Ce constat, rapporté par le site « 20 minutes » est tiré d’une étude de la Banque asiatique de développement (BAD), publiée vendredi, et qui s’est penchée sur les désastres qui ont frappé la planète entre 1970 et 2013, révélant un lien certain entre le changement climatique et la fréquence de catastrophes naturelles.
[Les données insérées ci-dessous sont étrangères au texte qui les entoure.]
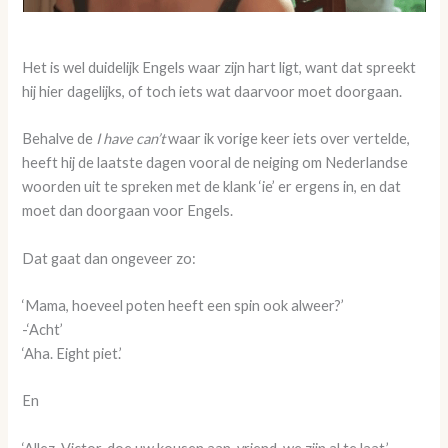
Het is wel duidelijk Engels waar zijn hart ligt, want dat spreekt
hij hier dagelijks, of toch iets wat daarvoor moet doorgaan.
Behalve de
I have can’t
waar ik vorige keer iets over vertelde,
heeft hij de laatste dagen vooral de neiging om Nederlandse
woorden uit te spreken met de klank ‘ie’ er ergens in, en dat
moet dan doorgaan voor Engels.
Dat gaat dan ongeveer zo:
‘Mama, hoeveel poten heeft een spin ook alweer?’
-‘Acht’
‘Aha. Eight piet.’
En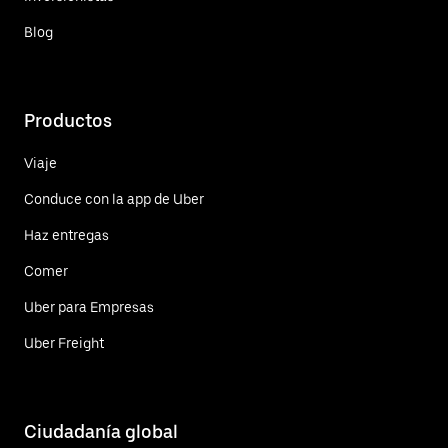
Blog
Productos
Viaje
Conduce con la app de Uber
Haz entregas
Comer
Uber para Empresas
Uber Freight
Ciudadanía global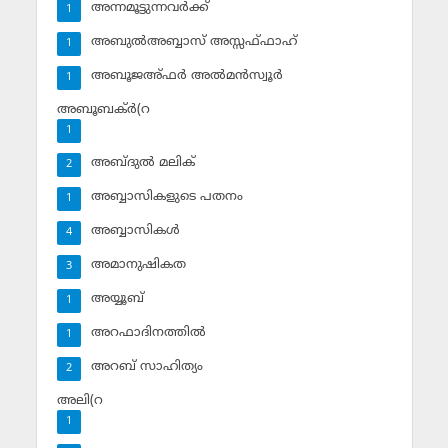
അന്നമൂട്ടുന്നവര്‍ക്ക്
1
അബുല്‍അബ്ബാസ് അസ്സഫ്ഫാഹ്‌
1
അബൂജഅ്ഫര്‍ അല്‍മന്‍സ്വൂര്‍
1
അബൂബക്ര്‍(റ
1
അബ്ദുല്‍ മലിക്‌
2
അബ്ബാസികളുടെ പതനം
1
അബ്ബാസികള്‍
4
അമാനുഷികത
3
അയ്യൂബ്‌
1
അറഫാദിനത്തില്‍
1
അറബ് സാഹിത്യം
2
അലി(റ
1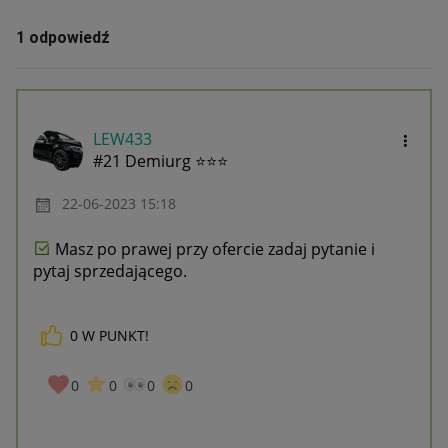
1 odpowiedź
LEW433
#21 Demiurg ⭐⭐⭐
‎22-06-2023
15:18
Masz po prawej przy ofercie zadaj pytanie i
pytaj sprzedającego.
0
W PUNKT!
0
0
0
0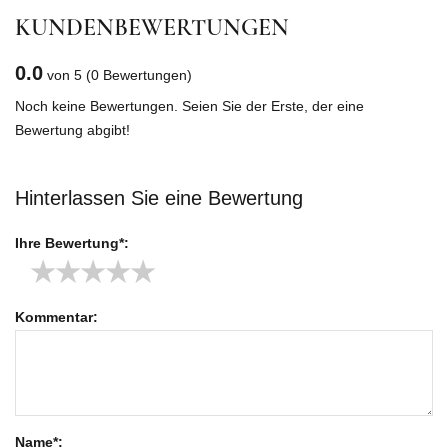
KUNDENBEWERTUNGEN
0.0
von 5
(0 Bewertungen)
Noch keine Bewertungen. Seien Sie der Erste, der eine
Bewertung abgibt!
Hinterlassen Sie eine Bewertung
Ihre Bewertung*:
★
★
★
★
★
Kommentar:
Name*: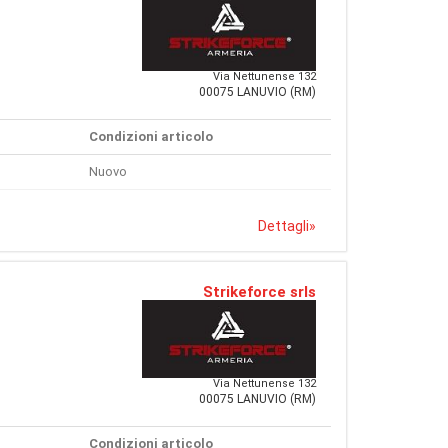
Via Nettunense 132
00075 LANUVIO (RM)
Condizioni articolo
Nuovo
Dettagli
»
Strikeforce srls
Via Nettunense 132
00075 LANUVIO (RM)
Condizioni articolo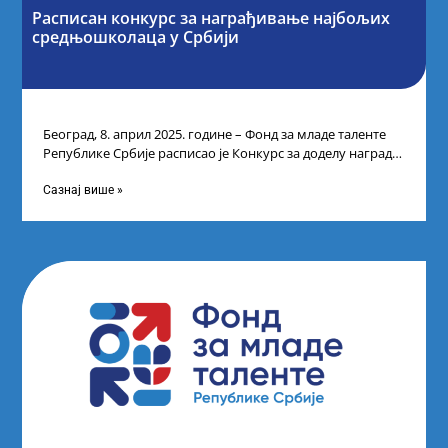
Расписан конкурс за награђивање најбољих
средњошколаца у Србији
Београд, 8. април 2025. године – Фонд за младе таленте
Републике Србије расписао је Конкурс за доделу награда
ученицима средњих
Сазнај више »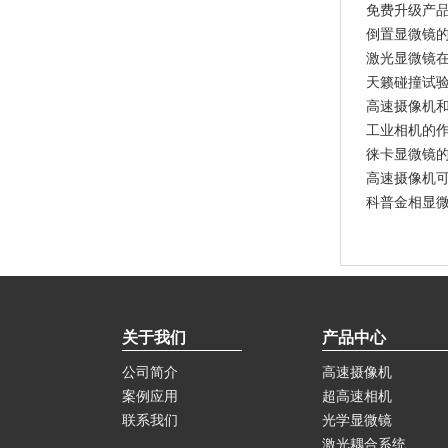
免费升级产
倒置显微镜
激光显微镜
天籁碰撞试
高速摄像机
工业相机的
徕卡显微镜
高速摄像机
科普金相显
关于我们
产品中心
公司简介
高速摄像机
案例应用
超高速相机
联系我们
光学显微镜
激光耦合系统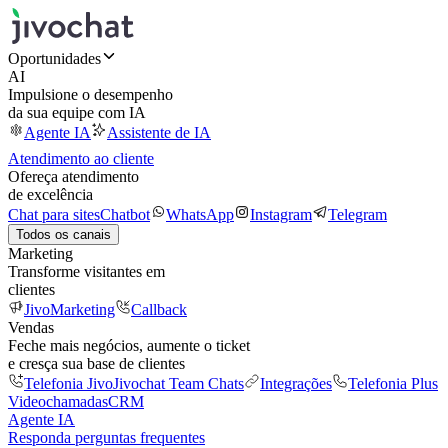
Oportunidades
AI
Impulsione o desempenho
da sua equipe com IA
Agente IA
Assistente de IA
Atendimento ao cliente
Ofereça atendimento
de excelência
Chat para sites
Chatbot
WhatsApp
Instagram
Telegram
Todos os canais
Marketing
Transforme visitantes em
clientes
JivoMarketing
Callback
Vendas
Feche mais negócios, aumente o ticket
e cresça sua base de clientes
Telefonia Jivo
Jivochat Team Chats
Integrações
Telefonia Plus
Videochamadas
CRM
Agente IA
Responda perguntas frequentes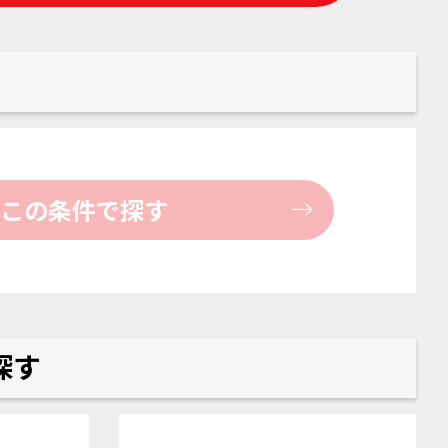
この条件で探す
探す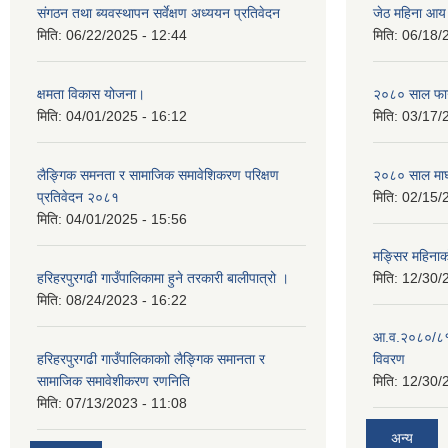
संगठन तथा ब्यवस्थापन सर्वेक्षण अध्ययन प्रतिवेदन
जेठ महिना आय
मिति:
06/22/2025 - 12:44
मिति:
06/18/
क्षमता विकास योजना।
२०८० साल फाग
मिति:
04/01/2025 - 16:12
मिति:
03/17/
लैङ्गिक समनता र सामाजिक समावेशिकरण परिक्षण
२०८० साल माघ
प्रतिवेदन २०८१
मिति:
02/15/
मिति:
04/01/2025 - 15:56
मङ्सिर महिना
हरिहरपुरगढी गाउँपालिकामा हुने तरकारी बालीपात्रो ।
मिति:
12/30/
मिति:
08/24/2023 - 16:22
आ.व.२०८०/८१ 
हरिहरपुरगढी गाउँपालिकाकाो लैङ्गिक समानता र
विवरण
सामाजिक समावेशीकरण रणनिति
मिति:
12/30/
मिति:
07/13/2023 - 11:08
अन्य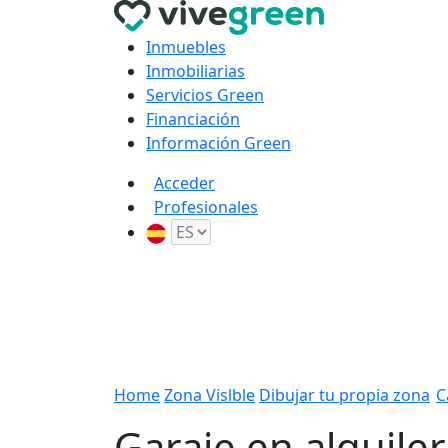
Inmuebles
Inmobiliarias
Servicios Green
Financiación
Información Green
Acceder
Profesionales
Home
Zona Vislble
Dibujar tu propia zona
C
Garaje en alquiler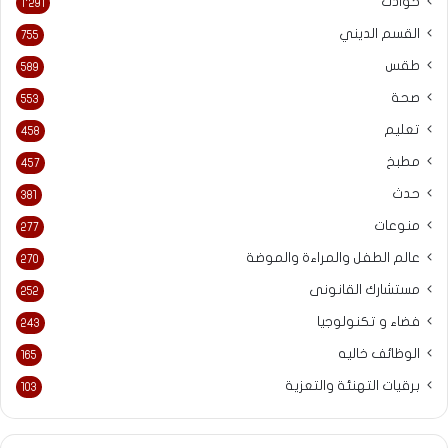
حوادث
1٬291
القسم الديني
755
طقس
589
صحة
553
تعليم
458
مطبخ
457
حدث
381
منوعات
277
عالم الطفل والمراءة والموضة
270
مستشارك القانونى
252
فضاء و تكنولوجيا
243
الوظائف خاليه
165
برقيات التهنئة والتعزية
103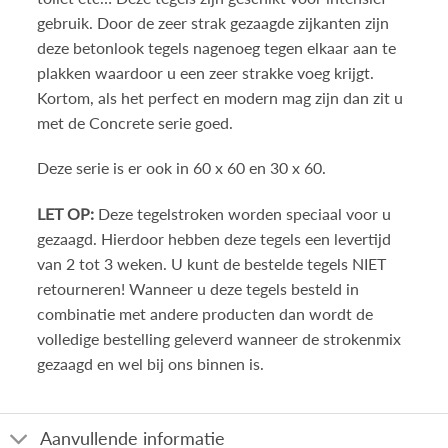
gebruik. Door de zeer strak gezaagde zijkanten zijn
deze betonlook tegels nagenoeg tegen elkaar aan te
plakken waardoor u een zeer strakke voeg krijgt.
Kortom, als het perfect en modern mag zijn dan zit u
met de Concrete serie goed.
Deze serie is er ook in 60 x 60 en 30 x 60.
LET OP:
Deze tegelstroken worden speciaal voor u
gezaagd. Hierdoor hebben deze tegels een levertijd
van 2 tot 3 weken. U kunt de bestelde tegels NIET
retourneren! Wanneer u deze tegels besteld in
combinatie met andere producten dan wordt de
volledige bestelling geleverd wanneer de strokenmix
gezaagd en wel bij ons binnen is.
Aanvullende informatie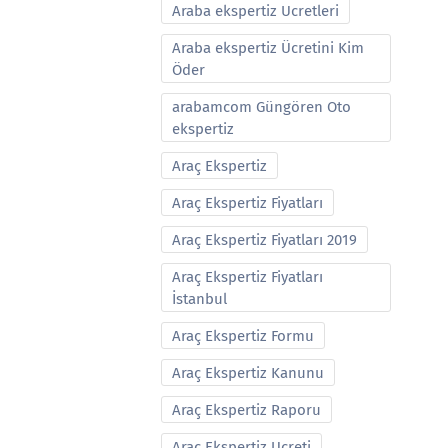
Araba ekspertiz Ucretleri
Araba ekspertiz Ücretini Kim
Öder
arabamcom Güngören Oto
ekspertiz
Araç Ekspertiz
Araç Ekspertiz Fiyatları
Araç Ekspertiz Fiyatları 2019
Araç Ekspertiz Fiyatları
İstanbul
Araç Ekspertiz Formu
Araç Ekspertiz Kanunu
Araç Ekspertiz Raporu
Araç Ekspertiz Ucreti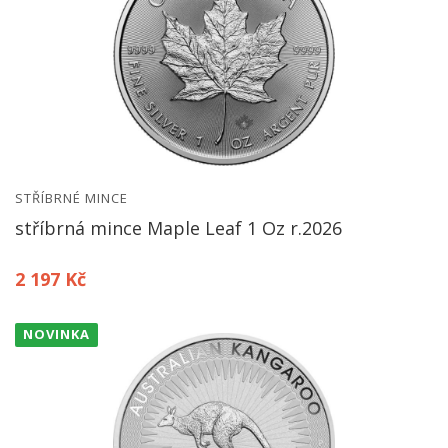
STŘÍBRNÉ MINCE
stříbrná mince Maple Leaf 1 Oz r.2026
2 197 Kč
NOVINKA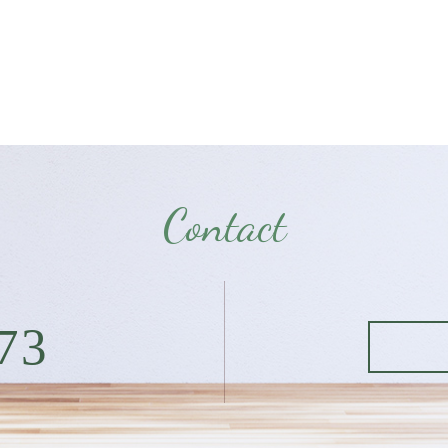
Contact
73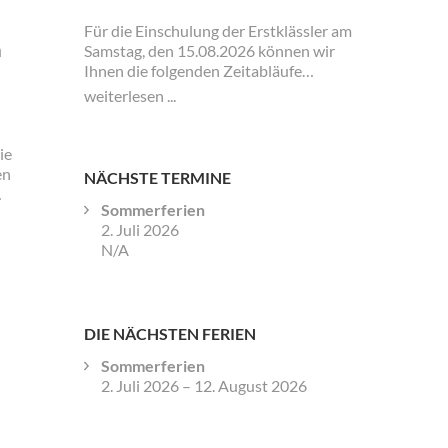
Für die Einschulung der Erstklässler am
n
Samstag, den 15.08.2026 können wir
Ihnen die folgenden Zeitabläufe
bekanntgeben. Für die Klassen 1a und
weiterlesen ...
1b sowie 1c und 1d gibt es jeweils
eigene Zeiten und Veranstaltungen.
ie
en
NÄCHSTE TERMINE
Sommerferien
talien
2. Juli 2026
e“
N/A
DIE NÄCHSTEN FERIEN
Sommerferien
2. Juli 2026
–
12. August 2026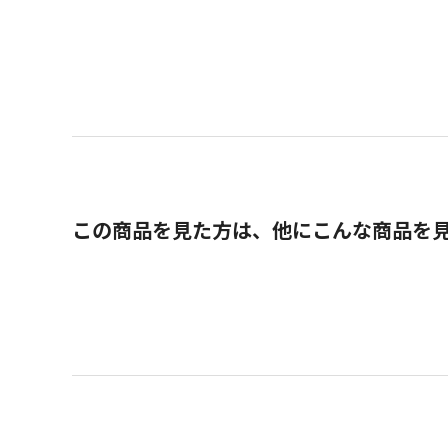
この商品を見た方は、他にこんな商品を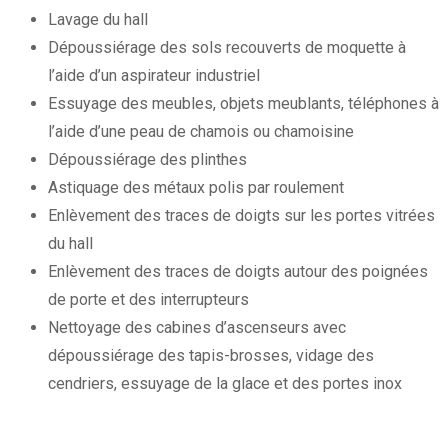
Lavage du hall
Dépoussiérage des sols recouverts de moquette à
l’aide d’un aspirateur industriel
Essuyage des meubles, objets meublants, téléphones à
l’aide d’une peau de chamois ou chamoisine
Dépoussiérage des plinthes
Astiquage des métaux polis par roulement
Enlèvement des traces de doigts sur les portes vitrées
du hall
Enlèvement des traces de doigts autour des poignées
de porte et des interrupteurs
Nettoyage des cabines d’ascenseurs avec
dépoussiérage des tapis-brosses, vidage des
cendriers, essuyage de la glace et des portes inox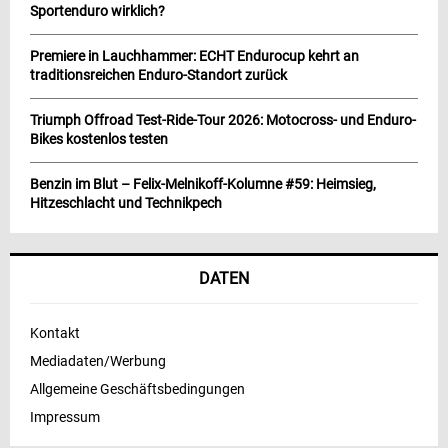
Sportenduro wirklich?
Premiere in Lauchhammer: ECHT Endurocup kehrt an
traditionsreichen Enduro-Standort zurück
Triumph Offroad Test-Ride-Tour 2026: Motocross- und Enduro-
Bikes kostenlos testen
Benzin im Blut – Felix-Melnikoff-Kolumne #59: Heimsieg,
Hitzeschlacht und Technikpech
DATEN
Kontakt
Mediadaten/Werbung
Allgemeine Geschäftsbedingungen
Impressum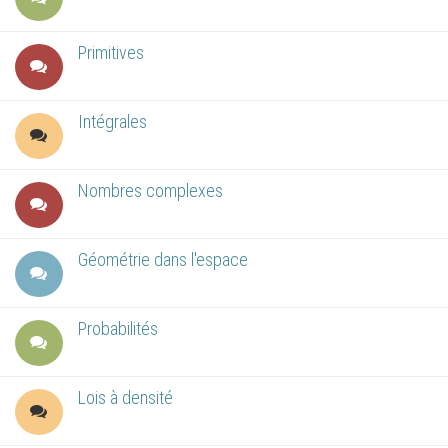
Primitives
Intégrales
Nombres complexes
Géométrie dans l'espace
Probabilités
Lois à densité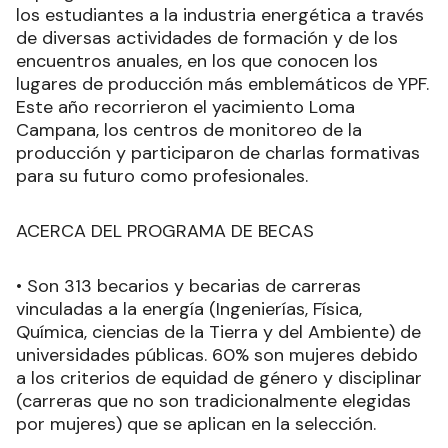
los estudiantes a la industria energética a través
de diversas actividades de formación y de los
encuentros anuales, en los que conocen los
lugares de producción más emblemáticos de YPF.
Este año recorrieron el yacimiento Loma
Campana, los centros de monitoreo de la
producción y participaron de charlas formativas
para su futuro como profesionales.
ACERCA DEL PROGRAMA DE BECAS
• Son 313 becarios y becarias de carreras
vinculadas a la energía (Ingenierías, Física,
Química, ciencias de la Tierra y del Ambiente) de
universidades públicas. 60% son mujeres debido
a los criterios de equidad de género y disciplinar
(carreras que no son tradicionalmente elegidas
por mujeres) que se aplican en la selección.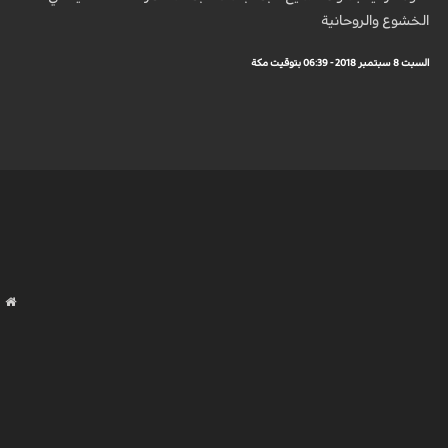
الخشوع والروحانية
السبت 8 سبتمبر 2018 - 06:39 بتوقيت مكة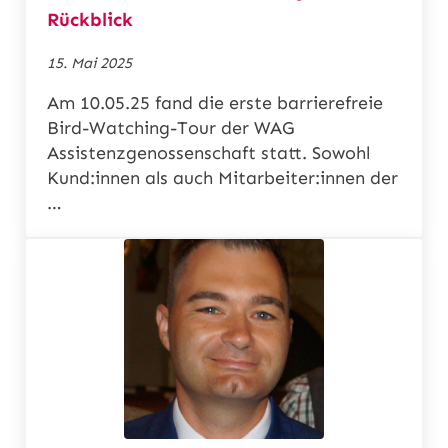
Rückblick
15. Mai 2025
Am 10.05.25 fand die erste barrierefreie
Bird-Watching-Tour der WAG
Assistenzgenossenschaft statt. Sowohl
Kund:innen als auch Mitarbeiter:innen der
…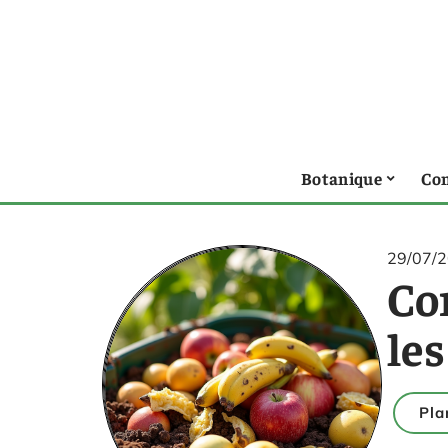
Botanique
Con
29/07/
Com
le
Pla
Partant de ce constat, les auteurs de l’étude annoncent que si les concentrations de dioxyde de carbone dans l'atmosphère continuent de croître, la fréquence des catastrophes naturelles pourrait doubler en 17 ans : « Ce qui signifie qu'en moyenne, un pays pourrait subir 1,55 catastrophe climatique chaque année, contre 0,775 actuellement ».
Certains pays d'Asie sont, particulièrement, en ligne de mire, notamment, les Philippines, l'Indonésie et la Thaïlande, précise la même source.
La BAD, banque de développement régionale créée le 22 août 1966 pour soutenir le développement économique et social dans les pays d'Asie et du Pacifique, note, dans la même étude, que la facture globale des catastrophes naturelles était en constante augmentation et qu’entre 2005 et 2014, cette facture a atteint 142 milliards de dollars (133 milliards d'euros) contre 36 milliards entre 1985 et 1994.
Les désastres ont eu un impact sur la croissance en Australie, en Chine, en Indonésie, en Thaïlande et au Vietnam et la tendance va «s'aggraver», ajoute la banque, recommandant aux différents pays de se « détourner des énergies fossiles au profit des énergies durables ».